‘Hound of Hounslow’ highlights need for surveillance says Nasdaq
As greater convergence between asset classes and the unification of trading desks and trading strategies across multiple asset classes becomes more common, the opportunities for sophisticated market abuse may be on the rise. That may mean that the need for surveillance is greater than ever, according to Tony Sio, head of SmartsTrade Surveillance, exchange and regulators at Nasdaq.
“It’s not so much the higher volume of data that is a challenge, although that is a factor,” he said. “What really matters is the interaction between multiple products. As you increase from two to three or even four kinds of products, the interactions increase exponentially. It takes a lot of effort to work through all those interactions.”
The recent controversy over the so-called ‘Hound of Hounslow’ highlights some of the potential pitfalls of failure in market surveillance. It is alleged that solo trader Navinder Singh Sarao may have contributed to the flash crash of May 2010, in which $1 trillion was temporarily wiped off the value of the US stock market. The US department of Justice wants to extradite Sarao to the US on grounds that he deliberately used abusive spoofing and layering trading strategies to manipulate the market in his own favour, deceiving other participants by bombarding the market with fake orders.
This incident reflects the fact that capital markets are changing, according to Sio. As more and more markets open up, gain transparency, become electronic and interconnect with the rest of the capital markets, the impact of activity in one can easily affect trading on others. For example, the electricity and power market is becoming more open, despite differences such as being mostly traded in spot markets. These connect with energy derivatives, which connect to the rest of the financial system. At the same time, recent years have seen the barriers come down between different asset classes as trading desks are brought together, specialisation is eroded and greater cross-asset activity is introduced.
“This has been happening for years but now the regulators are really recognising that it has happened, and a lot of what they are doing is really an effort to react to that change and regulate it,” he said. “The market has moved, and regulators are playing catch up.”
The difficulties of doing so, however, are also thrown into stark relief by innovations like Bitcoin and the blockchain technology behind it. Nasdaq carried out studies into the data of failed Bitcoin exchange Mount Gox, which filed for liquidation in April last year after a scandal in which it admitted that millions of dollars had been mysteriously ‘lost’. Sio says that the bizarre trading patterns Nasdaq saw when it looked into the data may be hard to interpret.

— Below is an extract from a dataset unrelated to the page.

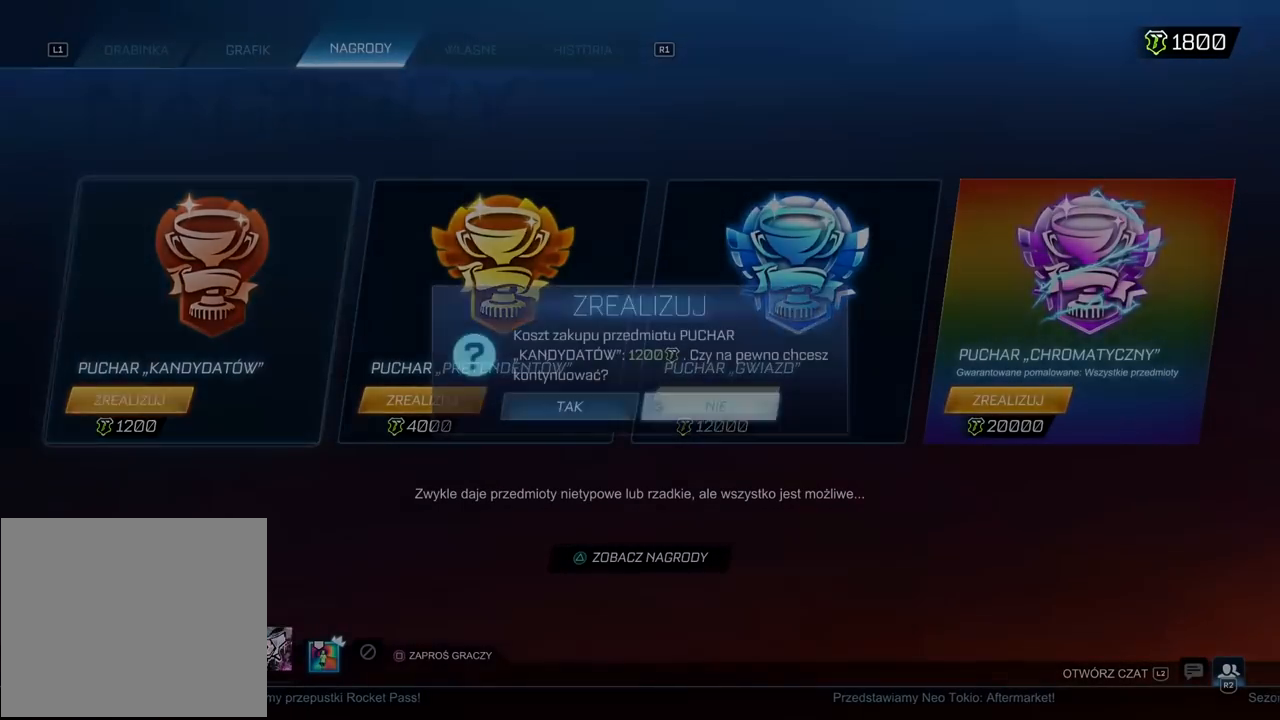
{"buttons": [], "left_stick": "center", "right_stick": "center", "events": [[117, "DPAD_LEFT", "down"], [217, "DPAD_LEFT", "up"], [250, "CROSS", "down"], [350, "CROSS", "up"]]}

“That activity looked so different to what you’d expect, we weren’t sure whether there was some kind of abuse happening or whether there was some kind of problem with the exchange’s technology itself, such as a mistake in the data,” he said. “The question now is, do market participants need to adjust their algos because there is someone out there using a Bitcoin-related product?”
Last month, Bitcoin startup Noble Markets agreed to use Nasdaq’s X-stream technology when it launches. According to Sio, that should help to resolve some of the uncertainty about suspicious trading activity in alternative currencies. But it may not be enough to stop nefarious activity in the wider capital markets, where regulators in Canada, Singapore and Mexico among other countries are all looking to increase their surveillance abilities. In Brazil, that means having a single system that can look at both the equities and derivatives markets of domestic exchange BM&F Bovespa.
“Exchanges want to drill down further than the order book level,” said Sio. “What you really need is to include all market events, not just the trading. If you look at just the trades, that’s an outcome but you need to look at the order flow, how it was amended, what was going on in the market, what news was out there. You also need to look at the pre-open, the market open and any periods where the market was suspended, each separately and in a different way.”